#### Recorded data ####

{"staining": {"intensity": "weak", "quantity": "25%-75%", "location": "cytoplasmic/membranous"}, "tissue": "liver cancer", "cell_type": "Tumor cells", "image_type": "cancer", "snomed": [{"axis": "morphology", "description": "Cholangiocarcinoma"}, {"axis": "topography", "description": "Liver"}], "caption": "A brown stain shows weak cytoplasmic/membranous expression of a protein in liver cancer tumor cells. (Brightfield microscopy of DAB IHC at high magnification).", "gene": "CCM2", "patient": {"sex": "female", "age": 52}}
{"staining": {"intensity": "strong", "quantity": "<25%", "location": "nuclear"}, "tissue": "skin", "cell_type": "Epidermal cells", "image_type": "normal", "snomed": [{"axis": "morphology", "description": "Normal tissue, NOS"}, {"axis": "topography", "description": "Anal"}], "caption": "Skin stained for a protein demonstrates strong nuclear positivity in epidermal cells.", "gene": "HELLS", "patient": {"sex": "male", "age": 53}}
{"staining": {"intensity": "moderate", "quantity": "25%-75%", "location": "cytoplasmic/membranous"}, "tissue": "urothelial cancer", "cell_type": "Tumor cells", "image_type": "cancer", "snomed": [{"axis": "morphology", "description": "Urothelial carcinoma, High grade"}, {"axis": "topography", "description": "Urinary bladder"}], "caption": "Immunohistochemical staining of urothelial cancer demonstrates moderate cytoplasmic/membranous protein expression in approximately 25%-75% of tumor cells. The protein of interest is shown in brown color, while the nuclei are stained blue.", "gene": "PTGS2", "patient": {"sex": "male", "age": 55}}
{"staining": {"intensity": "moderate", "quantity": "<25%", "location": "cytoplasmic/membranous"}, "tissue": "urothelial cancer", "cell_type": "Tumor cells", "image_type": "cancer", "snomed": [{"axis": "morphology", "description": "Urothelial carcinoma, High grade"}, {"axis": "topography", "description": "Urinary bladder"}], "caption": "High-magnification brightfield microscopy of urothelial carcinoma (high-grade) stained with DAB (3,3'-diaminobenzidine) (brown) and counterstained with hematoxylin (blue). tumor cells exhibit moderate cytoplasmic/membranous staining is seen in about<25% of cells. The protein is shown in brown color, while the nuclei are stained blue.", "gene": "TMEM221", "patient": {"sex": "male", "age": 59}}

####

**Exercise requirements**
I would like you to report every line in the listing above that contains "microscopy".

**Response area**
{"staining": {"intensity": "weak", "quantity": "25%-75%", "location": "cytoplasmic/membranous"}, "tissue": "liver cancer", "cell_type": "Tumor cells", "image_type": "cancer", "snomed": [{"axis": "morphology", "description": "Cholangiocarcinoma"}, {"axis": "topography", "description": "Liver"}], "caption": "A brown stain shows weak cytoplasmic/membranous expression of a protein in liver cancer tumor cells. (Brightfield microscopy of DAB IHC at high magnification).", "gene": "CCM2", "patient": {"sex": "female", "age": 52}}
{"staining": {"intensity": "moderate", "quantity": "<25%", "location": "cytoplasmic/membranous"}, "tissue": "urothelial cancer", "cell_type": "Tumor cells", "image_type": "cancer", "snomed": [{"axis": "morphology", "description": "Urothelial carcinoma, High grade"}, {"axis": "topography", "description": "Urinary bladder"}], "caption": "High-magnification brightfield microscopy of urothelial carcinoma (high-grade) stained with DAB (3,3'-diaminobenzidine) (brown) and counterstained with hematoxylin (blue). tumor cells exhibit moderate cytoplasmic/membranous staining is seen in about<25% of cells. The protein is shown in brown color, while the nuclei are stained blue.", "gene": "TMEM221", "patient": {"sex": "male", "age": 59}}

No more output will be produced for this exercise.